Mais ces entrepreneurs ne se contentent pas des grands ouvrages… Les commerçants chinois sont sur tous les créneaux : produits de première nécessité, biens de grande consommation, équipements électroménagers… Signe de la formidable percée chinoise, le fret maritime vers le continent africain a augmenté de plus de 20 % en 2003-2004. Dakar, Libreville, Johannesburg comptent désormais leur « Chinatown », quartier d’affaires aux mains des citoyens de l’empire du Milieu. L’implantation se fait toujours de la même manière. Des éclaireurs – coopérants, employés de grandes entreprises ou aventuriers – montent une boutique ou un entrepôt d’import-export qui sert de « cheval de Troie » à l’implantation des activités et à la venue des compatriotes. Ensuite, tout est affaire de négociation avec les autorités locales pour obtenir les visas, les autorisations d’exercer, le dédouanement des marchandises… Pour s’imposer sur le marché, ces commerçants n’hésitent pas à casser les prix… sans grande difficulté, car ils s’approvisionnent directement dans les industries de la République populaire, le « grand atelier du monde ». La recette est partout gagnante : de plus en plus la ménagère africaine, dont les revenus sont limités, achète chinois.
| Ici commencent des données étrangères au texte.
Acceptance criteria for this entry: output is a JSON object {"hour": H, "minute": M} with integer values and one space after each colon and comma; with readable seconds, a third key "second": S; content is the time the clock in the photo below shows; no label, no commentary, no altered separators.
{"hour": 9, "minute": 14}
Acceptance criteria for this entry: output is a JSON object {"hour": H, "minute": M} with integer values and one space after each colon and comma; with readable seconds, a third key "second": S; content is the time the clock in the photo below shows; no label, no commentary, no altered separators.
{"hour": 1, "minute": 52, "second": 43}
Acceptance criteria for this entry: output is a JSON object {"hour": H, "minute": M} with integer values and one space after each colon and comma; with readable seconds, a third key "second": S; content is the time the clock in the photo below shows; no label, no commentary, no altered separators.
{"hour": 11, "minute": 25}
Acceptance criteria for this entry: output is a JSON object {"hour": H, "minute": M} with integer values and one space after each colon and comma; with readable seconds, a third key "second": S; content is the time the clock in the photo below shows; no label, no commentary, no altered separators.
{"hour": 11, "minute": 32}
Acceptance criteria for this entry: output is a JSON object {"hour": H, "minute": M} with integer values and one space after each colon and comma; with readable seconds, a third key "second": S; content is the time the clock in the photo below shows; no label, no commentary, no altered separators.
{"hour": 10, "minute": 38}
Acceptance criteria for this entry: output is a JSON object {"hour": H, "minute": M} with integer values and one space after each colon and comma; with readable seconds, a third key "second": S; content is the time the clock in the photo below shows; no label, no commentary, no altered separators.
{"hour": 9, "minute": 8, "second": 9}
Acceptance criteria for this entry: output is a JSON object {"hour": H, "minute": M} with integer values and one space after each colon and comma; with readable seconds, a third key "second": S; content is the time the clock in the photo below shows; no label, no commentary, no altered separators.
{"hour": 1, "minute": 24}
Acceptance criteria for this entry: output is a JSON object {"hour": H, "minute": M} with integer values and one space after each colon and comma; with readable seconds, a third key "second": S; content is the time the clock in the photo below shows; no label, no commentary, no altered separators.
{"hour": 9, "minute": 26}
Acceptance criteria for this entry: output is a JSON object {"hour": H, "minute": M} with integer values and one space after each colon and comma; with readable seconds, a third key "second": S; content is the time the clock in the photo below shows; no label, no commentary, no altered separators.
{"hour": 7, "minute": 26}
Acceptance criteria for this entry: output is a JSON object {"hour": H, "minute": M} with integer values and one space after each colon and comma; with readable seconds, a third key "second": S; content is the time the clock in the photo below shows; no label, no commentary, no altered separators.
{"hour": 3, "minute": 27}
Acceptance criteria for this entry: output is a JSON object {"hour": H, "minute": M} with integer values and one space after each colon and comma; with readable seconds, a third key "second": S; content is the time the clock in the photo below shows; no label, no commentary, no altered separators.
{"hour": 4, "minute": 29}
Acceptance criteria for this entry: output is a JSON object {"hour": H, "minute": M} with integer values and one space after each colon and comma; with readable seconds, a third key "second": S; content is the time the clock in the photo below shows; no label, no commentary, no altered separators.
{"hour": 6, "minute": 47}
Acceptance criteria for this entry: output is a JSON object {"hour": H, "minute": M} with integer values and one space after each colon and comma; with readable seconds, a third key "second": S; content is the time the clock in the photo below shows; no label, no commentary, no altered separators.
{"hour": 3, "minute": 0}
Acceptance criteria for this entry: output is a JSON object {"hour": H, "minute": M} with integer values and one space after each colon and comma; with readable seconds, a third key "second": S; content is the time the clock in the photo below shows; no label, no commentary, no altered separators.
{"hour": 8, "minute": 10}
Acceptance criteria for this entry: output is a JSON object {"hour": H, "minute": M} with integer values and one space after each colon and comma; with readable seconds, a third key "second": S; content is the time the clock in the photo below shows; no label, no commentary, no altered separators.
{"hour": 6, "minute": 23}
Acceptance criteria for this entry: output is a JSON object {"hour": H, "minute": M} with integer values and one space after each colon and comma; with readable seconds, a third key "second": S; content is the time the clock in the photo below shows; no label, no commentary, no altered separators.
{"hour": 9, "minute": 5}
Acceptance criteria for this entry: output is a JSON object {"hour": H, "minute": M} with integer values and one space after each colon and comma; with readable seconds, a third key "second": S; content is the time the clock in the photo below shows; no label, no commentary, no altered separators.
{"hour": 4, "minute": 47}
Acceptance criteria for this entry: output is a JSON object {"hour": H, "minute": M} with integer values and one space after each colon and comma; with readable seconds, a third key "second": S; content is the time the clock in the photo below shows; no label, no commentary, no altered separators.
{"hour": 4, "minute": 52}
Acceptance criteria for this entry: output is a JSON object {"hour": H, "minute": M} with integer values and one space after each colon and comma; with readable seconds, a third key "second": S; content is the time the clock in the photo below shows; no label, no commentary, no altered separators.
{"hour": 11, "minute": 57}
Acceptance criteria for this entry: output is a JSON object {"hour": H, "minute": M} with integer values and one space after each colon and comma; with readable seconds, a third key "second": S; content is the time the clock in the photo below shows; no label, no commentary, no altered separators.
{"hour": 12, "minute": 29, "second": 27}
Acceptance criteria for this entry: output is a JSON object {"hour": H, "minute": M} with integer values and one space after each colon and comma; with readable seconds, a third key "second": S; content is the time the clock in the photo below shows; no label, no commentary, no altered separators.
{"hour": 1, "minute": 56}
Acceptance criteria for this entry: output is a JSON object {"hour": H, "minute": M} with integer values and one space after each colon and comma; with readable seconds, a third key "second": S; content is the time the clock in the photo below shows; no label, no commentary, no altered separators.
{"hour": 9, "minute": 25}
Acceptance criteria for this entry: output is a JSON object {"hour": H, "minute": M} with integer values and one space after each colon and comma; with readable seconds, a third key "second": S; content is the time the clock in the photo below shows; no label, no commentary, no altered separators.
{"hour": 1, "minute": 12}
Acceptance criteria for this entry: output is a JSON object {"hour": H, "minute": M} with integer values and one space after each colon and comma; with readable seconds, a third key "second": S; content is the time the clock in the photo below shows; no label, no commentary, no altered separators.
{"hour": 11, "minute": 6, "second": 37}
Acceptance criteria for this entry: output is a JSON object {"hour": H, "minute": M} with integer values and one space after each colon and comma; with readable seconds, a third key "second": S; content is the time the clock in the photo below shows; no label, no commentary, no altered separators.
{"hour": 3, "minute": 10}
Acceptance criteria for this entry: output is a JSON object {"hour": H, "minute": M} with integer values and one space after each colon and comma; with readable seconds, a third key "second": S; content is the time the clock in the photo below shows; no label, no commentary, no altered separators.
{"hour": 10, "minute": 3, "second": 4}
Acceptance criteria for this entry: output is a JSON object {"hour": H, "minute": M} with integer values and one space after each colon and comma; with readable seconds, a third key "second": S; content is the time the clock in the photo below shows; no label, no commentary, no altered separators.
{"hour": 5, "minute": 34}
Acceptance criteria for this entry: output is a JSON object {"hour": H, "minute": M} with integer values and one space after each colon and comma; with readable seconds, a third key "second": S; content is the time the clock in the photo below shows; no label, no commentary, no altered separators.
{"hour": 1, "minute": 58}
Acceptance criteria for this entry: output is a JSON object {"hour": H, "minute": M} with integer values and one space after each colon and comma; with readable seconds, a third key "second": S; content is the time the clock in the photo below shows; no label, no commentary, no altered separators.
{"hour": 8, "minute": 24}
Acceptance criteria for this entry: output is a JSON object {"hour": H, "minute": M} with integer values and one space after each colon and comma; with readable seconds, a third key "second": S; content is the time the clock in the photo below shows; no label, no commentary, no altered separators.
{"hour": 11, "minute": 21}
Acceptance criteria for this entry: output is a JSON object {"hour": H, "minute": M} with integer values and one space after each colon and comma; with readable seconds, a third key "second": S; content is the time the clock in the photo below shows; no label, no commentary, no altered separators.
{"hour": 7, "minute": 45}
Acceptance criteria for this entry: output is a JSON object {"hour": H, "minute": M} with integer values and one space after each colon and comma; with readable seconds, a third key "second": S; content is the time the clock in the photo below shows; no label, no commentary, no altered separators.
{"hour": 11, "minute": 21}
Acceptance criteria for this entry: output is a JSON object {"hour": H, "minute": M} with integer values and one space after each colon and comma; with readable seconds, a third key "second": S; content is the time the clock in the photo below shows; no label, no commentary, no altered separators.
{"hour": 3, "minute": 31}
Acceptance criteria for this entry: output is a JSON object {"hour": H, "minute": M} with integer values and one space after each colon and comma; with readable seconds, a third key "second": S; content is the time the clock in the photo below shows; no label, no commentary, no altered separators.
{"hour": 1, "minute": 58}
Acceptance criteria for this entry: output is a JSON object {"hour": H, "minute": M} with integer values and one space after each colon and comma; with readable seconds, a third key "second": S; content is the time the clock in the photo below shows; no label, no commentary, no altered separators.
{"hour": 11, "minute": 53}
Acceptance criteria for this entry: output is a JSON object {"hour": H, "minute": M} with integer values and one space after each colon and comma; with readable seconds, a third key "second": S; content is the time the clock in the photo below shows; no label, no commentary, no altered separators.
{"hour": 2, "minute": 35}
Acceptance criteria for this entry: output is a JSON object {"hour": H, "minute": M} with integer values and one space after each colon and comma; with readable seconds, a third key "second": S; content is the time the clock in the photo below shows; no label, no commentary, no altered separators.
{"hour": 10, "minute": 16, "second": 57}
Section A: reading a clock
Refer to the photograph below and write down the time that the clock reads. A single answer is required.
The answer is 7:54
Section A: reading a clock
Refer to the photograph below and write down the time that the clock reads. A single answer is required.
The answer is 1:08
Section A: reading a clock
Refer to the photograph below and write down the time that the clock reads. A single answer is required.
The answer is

Le président Hu Jintao l’a bien compris. Lors de sa tournée en Égypte, au Gabon et en Algérie en février 2004, il a mis en avant la complémentarité des économies chinoise et africaine. Une ligne politique qui ne trompe plus grand monde… Pékin a intérêt, comme les Occidentaux, à vendre ses produits manufacturés, qui constituent une bonne valeur d’échange, contre les ressources naturelles africaines dont elle a besoin. « L’Afrique consomme depuis longtemps des produits made in China. Maintenant, ce dont nous avons besoin, c’est d’un accès au marché chinois pour vendre nos produits », s’est irrité l’ancien président mozambicain Joaquim Chissano, à l’occasion du IIe Forum de coopération Chine-Afrique en 2003. Or, dans le secteur forestier, par exemple, la Chine ne souhaite importer que des grumes et non du bois déjà transformé, ce qui va à l’encontre de la politique d’industrialisation poursuivie par plusieurs pays d’Afrique centrale.
À l’avenir, les échanges sino-africains devraient continuer à progresser. Mais, si les pays du continent ne défendent pas leurs intérêts bec et ongles, les fruits de ce commerce continueront en grande partie à leur échapper.